I've known for a while that the order of predicate evaluation in a query is non deterministic, as posted by Tom here (
https://asktom.oracle.com/pls/asktom/f?p=100:11:0::::P11_QUESTION_ID:696647495510 ). I even wrote my own blog about it a while back (
http://www.wegobeyond.co.uk/blog/search/predicate.html ) yet for some reason I was still surprised when I encountered it for real in some production code at one of our clients. Unfortunately the LiveSQL link doesn't replicate the issue (after all, it's non-deterministic! :)) but hopefully it demonstrates my issue.
The client was using a generic table from their E-Business Suite ERP system, which holds
attributes against an attribute type. These attributes can be of any format (which the application validates).
In very simple terms, the structure is something like this
Create Table xxjktst As
Select Case When Level <= 100 Then 'DATE_ATTR' Else 'ATTR' || To_Char(Mod(Level,100),'00') End attr_type,
Case When Level <= 100 Then To_Char(Trunc(Sysdate,'MM')+Mod(Level,10),'YYYY/MM/DD HH24:MI:SS') Else 'String ' || To_Char(Level,'0000') End attr1
From dual
Connect By Level <= 1000;
The developers had written a query which (roughly) was as follows.
Select * From (Select attr_type, To_Date(attr1,'YYYY/MM/DD HH24:MI:SS') dt From xxjktst Where attr_type = 'DATE_ATTR') v
Where v.dt <= Sysdate;
However when running it gave "ORA-01840: input value not long enough for date format". The code must have run at some point in the past because it is live and has been for a long time. I recreated the problem using a simple example of
Select *
From xxjktst
Where To_Date(attr1,'YYYY/MM/DD HH24:MI:SS') <= Sysdate
And attr_type = 'DATE_ATTR';
Which failed. Then I did this:
Select /*+ordered_predicates*/ *
From xxjktst
Where attr_type = 'DATE_ATTR'
And To_Date(attr1,'YYYY/MM/DD HH24:MI:SS') <= Sysdate;
which worked fine. So it was clear that in the original query the To_Date() was getting pushed into the subquery and evaluated prior to the predicate on attr_type.
So I have a number of questions.
1) Can you share any information on the internal workings of the optimizer and how it decides on the predicate order? Is it actually non deterministic or are there some rules? I.e. did my LiveSQL example work purely by chance?
2) When I run the query "Select to_date(col) From tab Where attr_type=..." then it doesn't throw the error - I
assume this is because functions/conversions are always applied
after predicates? Is that the case?
3) Other than using correct datatypes (this is a ERP product which we have no control of) or the ordered_predicates hint (which could cause suboptimal plans for all other predicates) is there a foolproof way of ensuring this doesn't fail? I.e. if I do this:
Create View xxjktst_v As
Select attr_type, To_Date(attr1,'YYYY/MM/DD HH24:MI:SS') dt From xxjktst Where attr_type = 'DATE_ATTR';
Select * From xxjktst_v Where dt <= Sysdate;
4) I can think of at least several other pieces of code that do something <i>similar</i> to the above - is it again <b>purely</b> by chance that they work, or is the optimizer doing something internally to try and avoid such issues?

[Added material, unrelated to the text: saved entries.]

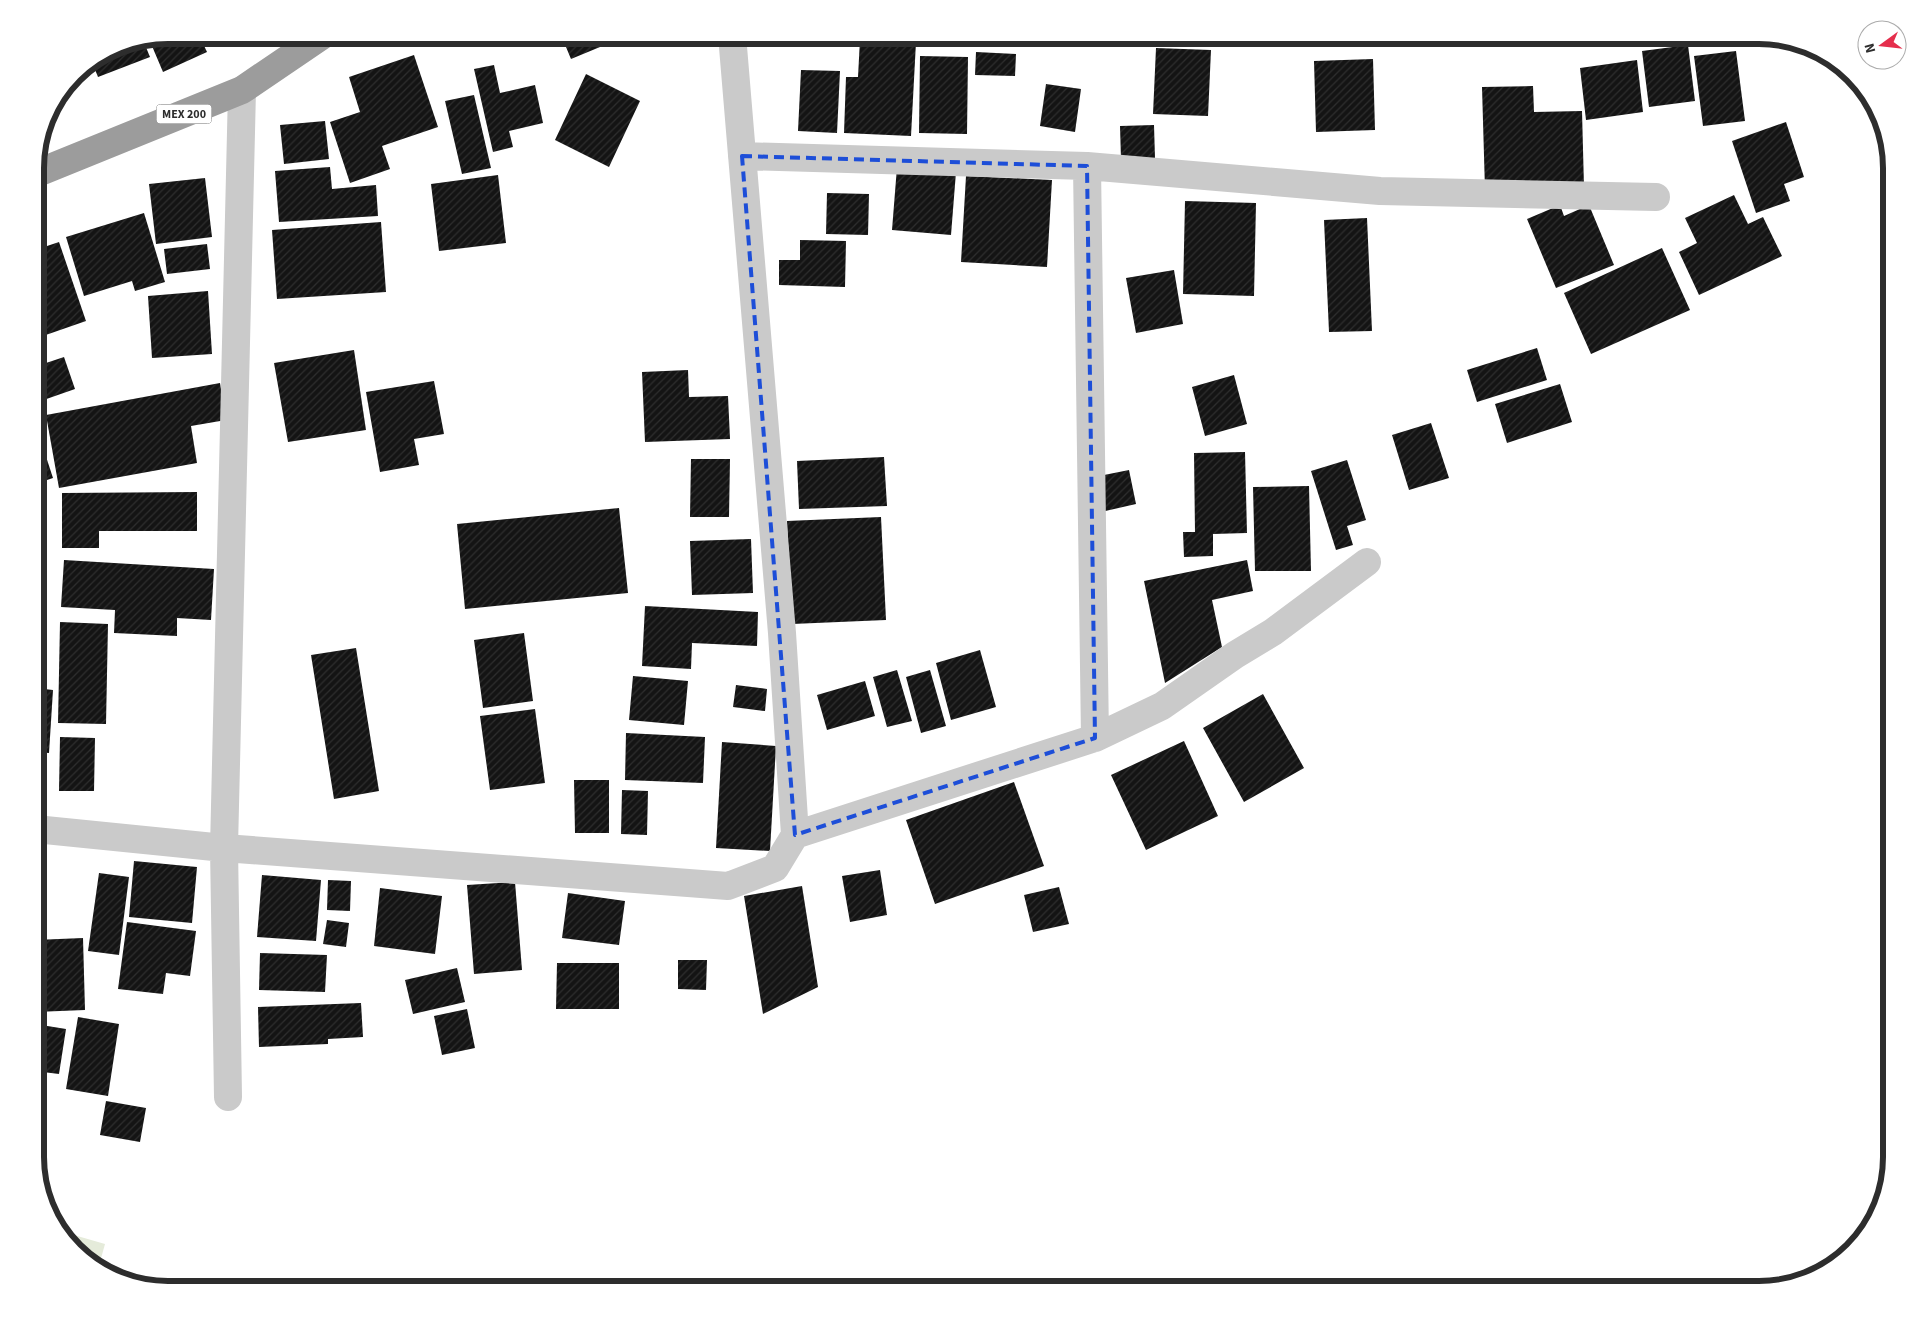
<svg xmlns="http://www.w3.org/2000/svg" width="1927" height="1325" font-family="'Source Sans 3',sans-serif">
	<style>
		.pitch { fill: #e5ebda }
		.building { fill: url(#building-hatch) }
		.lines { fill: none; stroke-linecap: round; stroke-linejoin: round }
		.minor { stroke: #cacaca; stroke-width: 28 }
		.trunk { stroke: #9c9c9c; stroke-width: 28 }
		.marked { fill: none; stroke: #1d4ed8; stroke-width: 4; stroke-dasharray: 10 6; stroke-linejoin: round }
		.labels { text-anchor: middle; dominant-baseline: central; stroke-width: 5; stroke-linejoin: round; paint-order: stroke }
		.shield { fill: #fff; stroke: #6c6c6c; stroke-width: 1 }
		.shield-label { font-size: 12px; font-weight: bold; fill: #2d2d2d }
		.rim { fill: none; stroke: #2d2d2d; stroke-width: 6 }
	</style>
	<defs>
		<pattern id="building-hatch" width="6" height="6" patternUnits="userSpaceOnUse" patternTransform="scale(1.25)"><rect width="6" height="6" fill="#141414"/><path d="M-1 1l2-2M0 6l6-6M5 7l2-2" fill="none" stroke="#2e2e2e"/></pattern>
	</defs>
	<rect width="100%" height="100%" fill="#fff"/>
	<path class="pitch" d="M 60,1231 L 105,1244 L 98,1269 L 94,1267 Z"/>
	<path class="building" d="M 168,35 L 199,35 L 207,52 L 163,72 L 149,39 Z
		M 561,35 L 596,35 L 600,47 L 571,59 Z
		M 669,35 L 718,35 L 718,38 L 670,43 Z
		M 772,35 L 815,35 L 815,36 L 774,44 Z
		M 946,35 L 999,35 L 998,42 Z
		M 1402,35 L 1486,35 L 1486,45 L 1403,47 Z
		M 860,39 L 916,42 L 911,136 L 844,133 L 846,77 L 858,77 Z
		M 143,40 L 150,57 L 98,77 L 92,62 L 117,45 Z
		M 1688,45 L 1695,101 L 1649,107 L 1642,51 Z
		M 1156,48 L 1211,50 L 1208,116 L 1153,114 Z
		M 1736,51 L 1745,121 L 1703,126 L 1694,56 Z
		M 976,52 L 1016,54 L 1015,76 L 975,75 Z
		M 414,55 L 438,127 L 382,146 L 390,169 L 350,183 L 330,122 L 360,112 L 349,77 Z
		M 920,56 L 968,57 L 967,134 L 919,133 Z
		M 1373,59 L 1375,130 L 1316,132 L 1314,61 Z
		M 1637,60 L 1643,112 L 1586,120 L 1580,68 Z
		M 494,65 L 500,93 L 535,85 L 543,123 L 509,131 L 513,147 L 493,152 L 474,69 Z
		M 801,70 L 840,71 L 837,133 L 798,131 Z
		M 586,74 L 640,101 L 609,167 L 555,140 Z
		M 1046,84 L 1081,89 L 1075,132 L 1040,126 Z
		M 1533,86 L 1534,112 L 1582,111 L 1584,187 L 1485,190 L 1482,87 Z
		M 474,95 L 491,168 L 462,174 L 445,101 Z
		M 325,121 L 329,159 L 284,164 L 280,125 Z
		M 1786,122 L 1804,177 L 1784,184 L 1790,201 L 1756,213 L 1732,141 Z
		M 1154,125 L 1155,158 L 1121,159 L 1120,126 Z
		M 330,167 L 332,189 L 376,185 L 378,216 L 279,222 L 275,171 Z
		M 897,167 L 956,172 L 951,235 L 892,230 Z
		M 498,175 L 506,243 L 439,251 L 431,184 Z
		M 966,176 L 1052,180 L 1047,267 L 961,262 Z
		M 205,178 L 212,237 L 156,244 L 149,184 Z
		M 827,193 L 869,194 L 868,235 L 826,234 Z
		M 1734,195 L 1748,224 L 1763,217 L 1782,256 L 1699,295 L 1679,252 L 1697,243 L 1685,218 Z
		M 1185,201 L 1256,203 L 1254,296 L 1183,294 Z
		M 1560,205 L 1564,216 L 1589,205 L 1614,265 L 1556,288 L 1527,219 Z
		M 144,213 L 165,282 L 135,291 L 132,281 L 84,296 L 66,237 Z
		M 1367,218 L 1372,331 L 1329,332 L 1324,220 Z
		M 381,222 L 386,292 L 277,299 L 272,230 Z
		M 800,240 L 846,241 L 845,287 L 779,285 L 779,260 L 800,260 Z
		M 59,242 L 86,321 L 40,337 L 35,324 L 35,250 Z
		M 207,244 L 210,269 L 167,274 L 164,249 Z
		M 1662,248 L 1690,310 L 1591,354 L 1564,293 Z
		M 1174,270 L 1183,324 L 1136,333 L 1126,278 Z
		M 208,291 L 212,354 L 152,358 L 148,296 Z
		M 36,332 L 43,353 L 36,355 L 40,365 L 64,357 L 75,389 L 35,403 Z
		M 1537,348 L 1547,380 L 1477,402 L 1467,370 Z
		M 354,350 L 366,430 L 288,442 L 274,363 Z
		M 688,370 L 689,397 L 728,396 L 730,439 L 645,442 L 642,372 Z
		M 1234,375 L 1247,424 L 1205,436 L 1192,387 Z
		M 434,381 L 444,434 L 414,439 L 419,465 L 380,472 L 366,392 Z
		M 220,383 L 226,420 L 191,426 L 197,463 L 59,488 L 46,415 Z
		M 1560,384 L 1572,422 L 1507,443 L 1495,404 Z
		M 35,423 L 53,478 L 35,484 Z
		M 1431,423 L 1449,478 L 1409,490 L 1392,435 Z
		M 1245,452 L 1247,533 L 1213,534 L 1213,556 L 1184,557 L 1183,532 L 1195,532 L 1194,453 Z
		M 884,457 L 887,506 L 799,509 L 797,461 Z
		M 691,459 L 730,459 L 729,517 L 690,517 Z
		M 1347,460 L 1366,520 L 1347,526 L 1353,545 L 1336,550 L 1311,471 Z
		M 1129,470 L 1136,504 L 1101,512 L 1094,477 Z
		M 1309,486 L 1311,571 L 1255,571 L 1253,487 Z
		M 197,492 L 197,531 L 99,531 L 99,548 L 62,548 L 62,493 Z
		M 619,508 L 628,593 L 465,609 L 457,524 Z
		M 881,517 L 886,620 L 792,624 L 787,521 Z
		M 751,539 L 753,593 L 692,595 L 690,541 Z
		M 64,560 L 214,569 L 211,620 L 177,618 L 177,636 L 114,633 L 115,610 L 61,607 Z
		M 1247,560 L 1253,591 L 1212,600 L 1222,647 L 1165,683 L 1144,581 Z
		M 645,606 L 758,612 L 757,646 L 692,643 L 691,669 L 642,666 Z
		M 60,622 L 108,624 L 106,724 L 58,723 Z
		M 524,633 L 533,701 L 483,708 L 474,640 Z
		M 356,648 L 379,791 L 334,799 L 311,655 Z
		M 980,650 L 996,707 L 951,720 L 936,663 Z
		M 897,670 L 912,721 L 887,727 L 873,677 Z
		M 930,670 L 946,726 L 921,733 L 906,677 Z
		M 633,676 L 688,681 L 684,725 L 629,720 Z
		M 865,681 L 875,716 L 827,730 L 817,695 Z
		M 736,685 L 767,689 L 765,711 L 733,707 Z
		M 35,688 L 53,690 L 49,753 L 35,752 Z
		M 1263,694 L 1304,768 L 1244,802 L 1203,728 Z
		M 535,709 L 545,783 L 490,790 L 480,716 Z
		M 626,733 L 705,737 L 703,783 L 625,780 Z
		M 60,737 L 95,738 L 94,791 L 59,791 Z
		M 1184,741 L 1218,816 L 1146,850 L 1111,775 Z
		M 722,742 L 776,746 L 770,851 L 716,848 Z
		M 574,780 L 609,780 L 609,833 L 575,833 Z
		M 1014,782 L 1044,866 L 935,904 L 906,820 Z
		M 622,790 L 648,791 L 647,835 L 621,834 Z
		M 35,842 L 41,842 L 37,907 L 35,907 Z
		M 134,861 L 197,867 L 192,923 L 129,917 Z
		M 880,870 L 887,915 L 850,922 L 842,876 Z
		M 99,873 L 129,877 L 119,955 L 88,951 Z
		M 262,875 L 321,880 L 316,941 L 257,937 Z
		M 328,880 L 351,881 L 350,911 L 327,910 Z
		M 515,882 L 522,970 L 474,974 L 467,885 Z
		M 802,886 L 818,987 L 763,1014 L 744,896 Z
		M 1059,887 L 1069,924 L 1033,932 L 1024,895 Z
		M 380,888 L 442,896 L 435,954 L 374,946 Z
		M 568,893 L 625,901 L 619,945 L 562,938 Z
		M 327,920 L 349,923 L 346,947 L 323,944 Z
		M 127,922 L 196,931 L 190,976 L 166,973 L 163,994 L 118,989 Z
		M 83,938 L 85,1010 L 35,1012 L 35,940 Z
		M 260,953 L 327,955 L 325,992 L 259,990 Z
		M 678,960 L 707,960 L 706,990 L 678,989 Z
		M 557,963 L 619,963 L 619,1009 L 556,1009 Z
		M 457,968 L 465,1002 L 413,1014 L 405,980 Z
		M 361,1003 L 363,1037 L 328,1039 L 328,1044 L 259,1047 L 258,1007 Z
		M 467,1009 L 475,1048 L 442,1055 L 434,1016 Z
		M 78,1017 L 119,1024 L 108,1096 L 66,1089 Z
		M 35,1024 L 66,1029 L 59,1074 L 35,1071 Z
		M 106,1101 L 146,1108 L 140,1142 L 100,1135 Z"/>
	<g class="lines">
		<path class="minor" d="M 732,35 L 782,633 L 795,835
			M 742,156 L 1087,166 L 1380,191 L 1656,197
			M 1087,166 L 1095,738
			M 35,829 L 224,848 L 728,886 L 775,868 L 795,835 L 1095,738 L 1162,706 L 1235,655 L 1273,632 L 1367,562
			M 228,1097 L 224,848 L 242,90"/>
		<path class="trunk" d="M 35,174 L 242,90 L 323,35"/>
	</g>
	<path class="marked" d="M 742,156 L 1087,166 L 1095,738 L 795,835 Z"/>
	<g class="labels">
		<rect class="shield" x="156.5" y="104.5" width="55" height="19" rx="4"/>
		<g class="shield-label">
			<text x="184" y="114">MEX 200</text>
		</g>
	</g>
	<path d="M0 0H1927V1325H0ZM168 44H1759A124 124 0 0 1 1883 168V1157A124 124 0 0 1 1759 1281H168A124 124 0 0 1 44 1157V168A124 124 0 0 1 168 44Z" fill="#fff" fill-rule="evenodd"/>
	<path class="rim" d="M168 44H1759A124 124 0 0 1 1883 168V1157A124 124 0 0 1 1759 1281H168A124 124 0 0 1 44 1157V168A124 124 0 0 1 168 44Z"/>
	<g transform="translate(1882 45) rotate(255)"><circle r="24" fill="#ffffff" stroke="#ababab"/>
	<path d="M0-4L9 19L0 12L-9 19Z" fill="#e52e4c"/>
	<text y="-8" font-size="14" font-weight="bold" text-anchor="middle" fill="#2d2d2d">N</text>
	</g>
</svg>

Can it be guaranteed to work, or is there a chance that the predicate could be pushed into the view by the optimizer (without being explicitly asked)?
Thanks
I've got a video on this too ;)
There isn't a published list of the order the optimizer applies predicates. Even if there were, this would likely change between versions. And rewrites such as subquery unnesting can change the query significantly. So it could still apply predicates in a different order than you were expecting...
Long story short: You can't rely on the optimizer processing predicates in any particular order.
Your approach of:
Select * From (Select attr_type, To_Date(attr1,'YYYY/MM/DD HH24:MI:SS') dt From xxjktst Where attr_type = 'DATE_ATTR') v
Where v.dt <= Sysdate
works because you got lucky! It's possible that at some future date this query won't work. Particularly if the indexes on the table change...
Other approaches you could investigate:
- Create a function-based index which maps non-date attrs to null and does to_date for those that are. Then update your queries to match this expression
- Create a virtual column which does the same (maps non-dates to null) and apply your predicates to that.
Note: ordered_predicates is undocumented, so use with caution!